TO-DO ITEM. Pull out every line of the rows that contains the word "BALANCIN", matching case exactly.

START RECORDS SHOWN

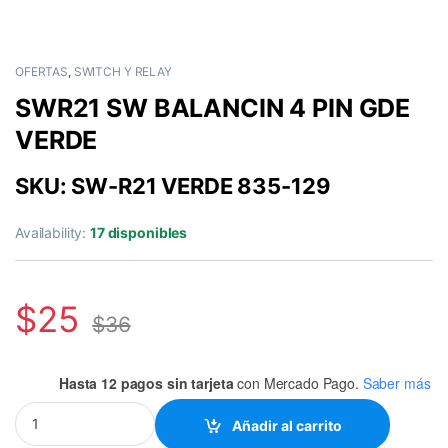
OFERTAS
,
SWITCH Y RELAY
SWR21 SW BALANCIN 4 PIN GDE
VERDE
SKU: SW-R21 VERDE 835-129
Availability:
17 disponibles
$
25
$
36
Hasta 12 pagos sin tarjeta
con Mercado Pago.
Saber más
SWR21 SW BALANCIN 4 PIN GDE VERDE quantity
Añadir al carrito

END RECORDS SHOWN

EXERCISE RESPONSE.
SWR21 SW BALANCIN 4 PIN GDE
SWR21 SW BALANCIN 4 PIN GDE VERDE quantity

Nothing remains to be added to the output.